→ EXERCISE:
Search the records for the string "specific", then copy each line where it appears.

Top of THE DATA

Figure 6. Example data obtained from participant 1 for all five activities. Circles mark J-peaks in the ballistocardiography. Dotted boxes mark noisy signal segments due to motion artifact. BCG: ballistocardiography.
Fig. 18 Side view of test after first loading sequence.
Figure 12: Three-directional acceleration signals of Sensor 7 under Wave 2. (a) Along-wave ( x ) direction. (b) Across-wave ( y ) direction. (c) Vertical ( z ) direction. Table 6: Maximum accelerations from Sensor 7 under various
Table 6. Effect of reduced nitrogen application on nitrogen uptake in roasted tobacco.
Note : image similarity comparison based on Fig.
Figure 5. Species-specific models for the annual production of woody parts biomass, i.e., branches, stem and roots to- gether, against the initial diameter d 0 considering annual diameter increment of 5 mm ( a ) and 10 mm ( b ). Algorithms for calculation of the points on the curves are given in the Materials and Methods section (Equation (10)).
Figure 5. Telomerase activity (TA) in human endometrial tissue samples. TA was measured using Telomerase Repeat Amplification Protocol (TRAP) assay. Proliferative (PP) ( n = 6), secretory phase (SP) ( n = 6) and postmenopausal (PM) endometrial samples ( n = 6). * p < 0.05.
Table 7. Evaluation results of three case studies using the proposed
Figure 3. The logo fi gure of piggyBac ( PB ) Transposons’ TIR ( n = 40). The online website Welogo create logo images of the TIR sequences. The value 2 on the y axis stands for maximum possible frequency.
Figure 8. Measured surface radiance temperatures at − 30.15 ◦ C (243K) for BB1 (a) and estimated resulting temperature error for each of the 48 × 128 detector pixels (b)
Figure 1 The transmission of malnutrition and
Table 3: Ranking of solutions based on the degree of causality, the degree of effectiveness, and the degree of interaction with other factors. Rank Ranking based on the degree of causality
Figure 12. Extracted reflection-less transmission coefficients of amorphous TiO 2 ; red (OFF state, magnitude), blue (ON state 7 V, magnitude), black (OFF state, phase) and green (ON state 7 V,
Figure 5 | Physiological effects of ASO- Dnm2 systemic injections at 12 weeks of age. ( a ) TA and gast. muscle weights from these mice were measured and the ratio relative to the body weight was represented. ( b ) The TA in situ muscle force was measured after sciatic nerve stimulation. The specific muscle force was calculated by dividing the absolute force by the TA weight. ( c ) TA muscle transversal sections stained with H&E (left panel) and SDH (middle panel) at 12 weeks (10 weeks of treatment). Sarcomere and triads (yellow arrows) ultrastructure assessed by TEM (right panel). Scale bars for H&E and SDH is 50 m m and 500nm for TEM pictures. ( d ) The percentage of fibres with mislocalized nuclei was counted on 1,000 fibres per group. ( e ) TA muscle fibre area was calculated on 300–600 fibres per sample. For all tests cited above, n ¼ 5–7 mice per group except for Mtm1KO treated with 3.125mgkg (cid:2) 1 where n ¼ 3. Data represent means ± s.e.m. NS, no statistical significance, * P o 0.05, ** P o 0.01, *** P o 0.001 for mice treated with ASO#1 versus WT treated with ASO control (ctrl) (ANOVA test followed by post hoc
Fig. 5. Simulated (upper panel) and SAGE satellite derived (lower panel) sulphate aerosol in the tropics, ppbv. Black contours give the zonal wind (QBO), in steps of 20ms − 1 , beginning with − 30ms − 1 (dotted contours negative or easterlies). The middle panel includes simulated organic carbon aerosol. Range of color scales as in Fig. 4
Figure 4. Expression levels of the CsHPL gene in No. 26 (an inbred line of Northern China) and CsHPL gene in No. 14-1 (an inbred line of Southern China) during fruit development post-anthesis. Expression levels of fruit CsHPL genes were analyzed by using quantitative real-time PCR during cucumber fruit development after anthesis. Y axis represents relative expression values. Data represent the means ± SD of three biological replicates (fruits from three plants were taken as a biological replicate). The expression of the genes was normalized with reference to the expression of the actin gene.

Bottom of THE DATA

→ ANSWER FOR THE TASK:
Figure 5. Species-specific models for the annual production of woody parts biomass, i.e., branches, stem and roots to- gether, against the initial diameter d 0 considering annual diameter increment of 5 mm ( a ) and 10 mm ( b ). Algorithms for calculation of the points on the curves are given in the Materials and Methods section (Equation (10)).
Figure 5 | Physiological effects of ASO- Dnm2 systemic injections at 12 weeks of age. ( a ) TA and gast. muscle weights from these mice were measured and the ratio relative to the body weight was represented. ( b ) The TA in situ muscle force was measured after sciatic nerve stimulation. The specific muscle force was calculated by dividing the absolute force by the TA weight. ( c ) TA muscle transversal sections stained with H&E (left panel) and SDH (middle panel) at 12 weeks (10 weeks of treatment). Sarcomere and triads (yellow arrows) ultrastructure assessed by TEM (right panel). Scale bars for H&E and SDH is 50 m m and 500nm for TEM pictures. ( d ) The percentage of fibres with mislocalized nuclei was counted on 1,000 fibres per group. ( e ) TA muscle fibre area was calculated on 300–600 fibres per sample. For all tests cited above, n ¼ 5–7 mice per group except for Mtm1KO treated with 3.125mgkg (cid:2) 1 where n ¼ 3. Data represent means ± s.e.m. NS, no statistical significance, * P o 0.05, ** P o 0.01, *** P o 0.001 for mice treated with ASO#1 versus WT treated with ASO control (ctrl) (ANOVA test followed by post hoc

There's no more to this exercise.